Im Song „FUPA“ wenden Sie sich beispielsweise liebevoll der Bauchrolle zu, die wohl viele kennen. Was raten Sie Menschen, die sich selbst – und ihre FUPA – nicht so annehmen können wie Sie?

Sarajane: Ich habe auch Tage, an denen ich das nicht so gut kann. Wenn es einen sehr stört, dann kann man ja auch dagegen angehen. Aber auch wenn man sagt „Der Speck muss weg“, dann ist man als Mensch immer noch genauso liebenswert wie ohne. Es geht mir also nicht unbedingt darum zu sagen „Finde dich schön“, sondern „Wertschätze und respektiere deinen Körper“. Statt einen Sommer lang das Kleid nicht anzuziehen und das Eis nicht zu essen, finde ich: „Zeig dich, wie du bist! Du bist okay!“ Das Schreiben ist ja oft therapeutisch! Ich brauche da auch oft noch Motivation. Jetzt habe ich einen Song draus gemacht. Er gibt mir beim Hören ein schönes Gefühl und dann ziehe ich das Kleid an, auch wenn man meine FUPA sieht. Weil ich es kann! Vor ein paar Jahren hätte ich das nicht geschafft.

In einem stressigen Alltag ist es wichtig, sich auch immer wieder Zeit für sich selbst zu nehmen. Wie nehmen Sie sich solche Auszeiten und wie gestalten Sie diese?

Sarajane: Ich bin nicht sehr gut darin, aber ich plane gerade einen Wellnesstag im Hamam! Um nicht durchzudrehen, helfen mir aber auch kleine Auszeiten. Eine Tasse Tee und ein Keks. Na gut, oder sagen wir fünf Kekse. Auf dem Weg zu einem Termin Musikhören, die mich empowered. Auf dem Rückweg von der Kita ein inspirierendes Hörbuch hören. Mich in meine Duschwanne setzen und so tun, als wäre es eine Badewanne, mit Kerzenlicht und allem. Oder Schwimmen gehen. Dann nimmt man sein Handy nicht mit, da hört man keine Musik, nur das Rauschen des Wassers und des eigenen Atems.

Sie sind Jurorin bei „All Together Now“. Wie viel Spaß macht Ihnen der TV-Job?

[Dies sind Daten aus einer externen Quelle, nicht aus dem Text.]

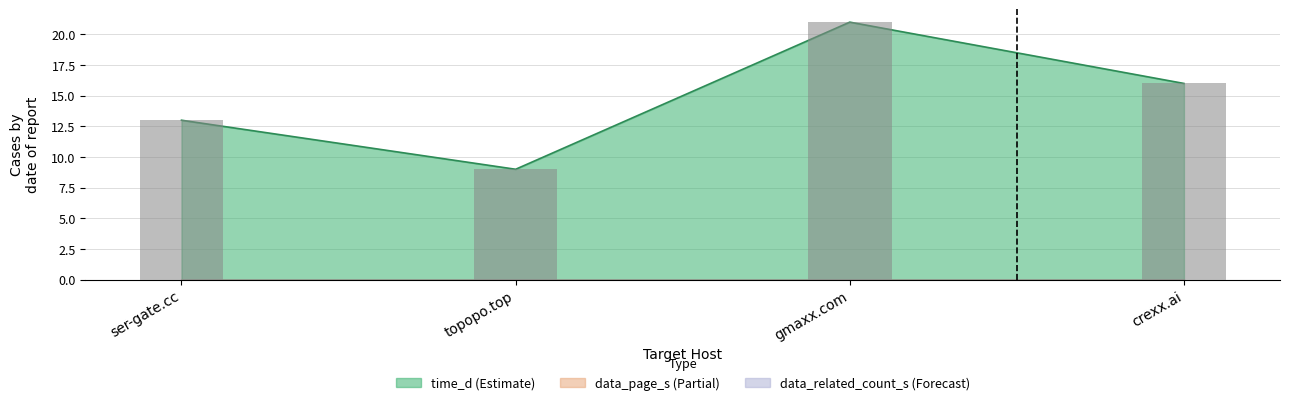

Reading left to right, list all the values displayed in this chart.

data_page_s: 0	0	0	0
data_related_count_s: 0	0	0	0
time_d: 13	9	21	16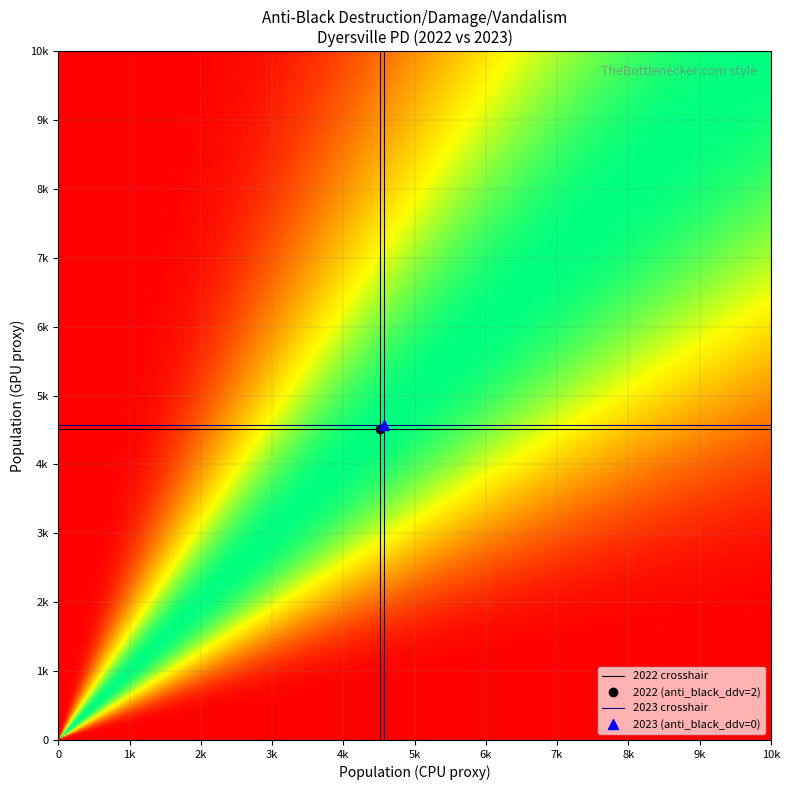

Rank the series by their average value, from lowest to highest.

2022, 2023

Sarajane: Der Job bei „All Together Now“ hat unglaublich viel Spaß gemacht. 100 bunte Freaks auf einem Haufen, die alle leidenschaftlich für Musik brennen Das kann ja nur gut sein! Ich habe so viele tolle neue Menschen kennengelernt und Freundschaften geknüpft. Wenn dann die Kandidatinnen und Kandidaten Songs schmettern, die man selbst auch so liebt, wird man in der Zeit zu seinen eigenen Anfängen zurückgebracht. Es war ganz schön aufregend! Ich würde es jederzeit wieder tun! Ich sabbele auch sehr gerne.

Könnten Sie sich vorstellen, auch noch an anderen TV-Shows beteiligt zu sein?

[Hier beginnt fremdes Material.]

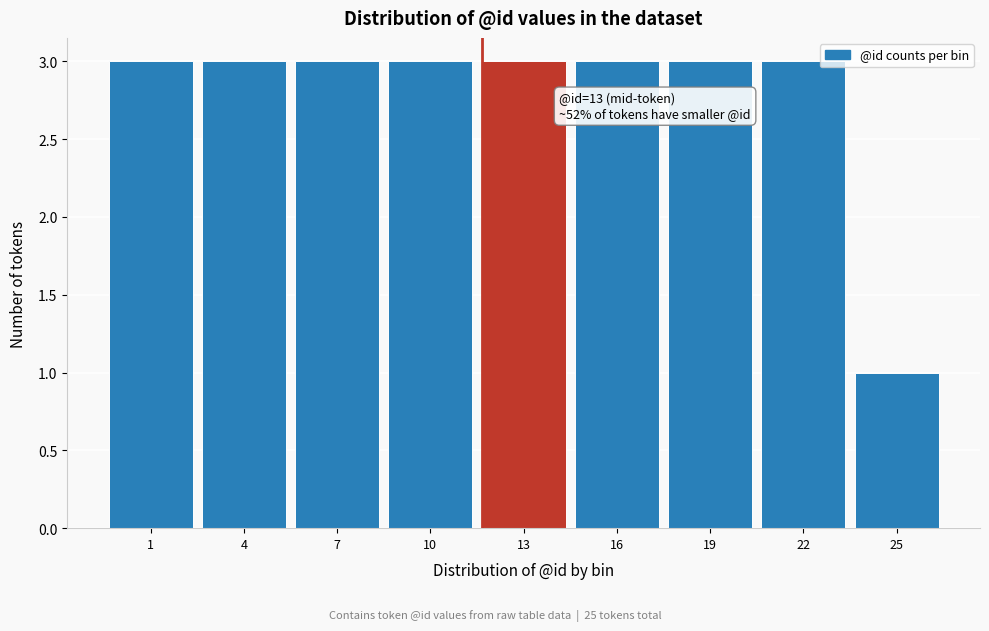

Reading left to right, extract all data points from this chart.

1=3	4=3	7=3	10=3	13=3	16=3	19=3	22=3	25=1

Sarajane: Absolut! Ich habe in den letzten Jahren viel moderiert, live bei Festivals oder Podiumsdiskussionen, und rede einfach gerne mit Menschen. Ich kann mir sehr gut vorstellen, in der Richtung noch mehr zu machen. Ich habe auf YouTube die „Kelly Clarkson Show“ entdeckt. Eine unfassbare Sängerin, die eine TV-Show macht mit ihrer eigenen Band, Lieblingssongs singt und mit kreativen Menschen spricht. Genial! Solche Chancen gibt es im deutschen Fernsehen zu wenig. Wenn Ina (Müller, Anm. d. Red.) im Schellfischposten mal Vertretung braucht, wäre ich auch am Start! Ist nur die Straße runter.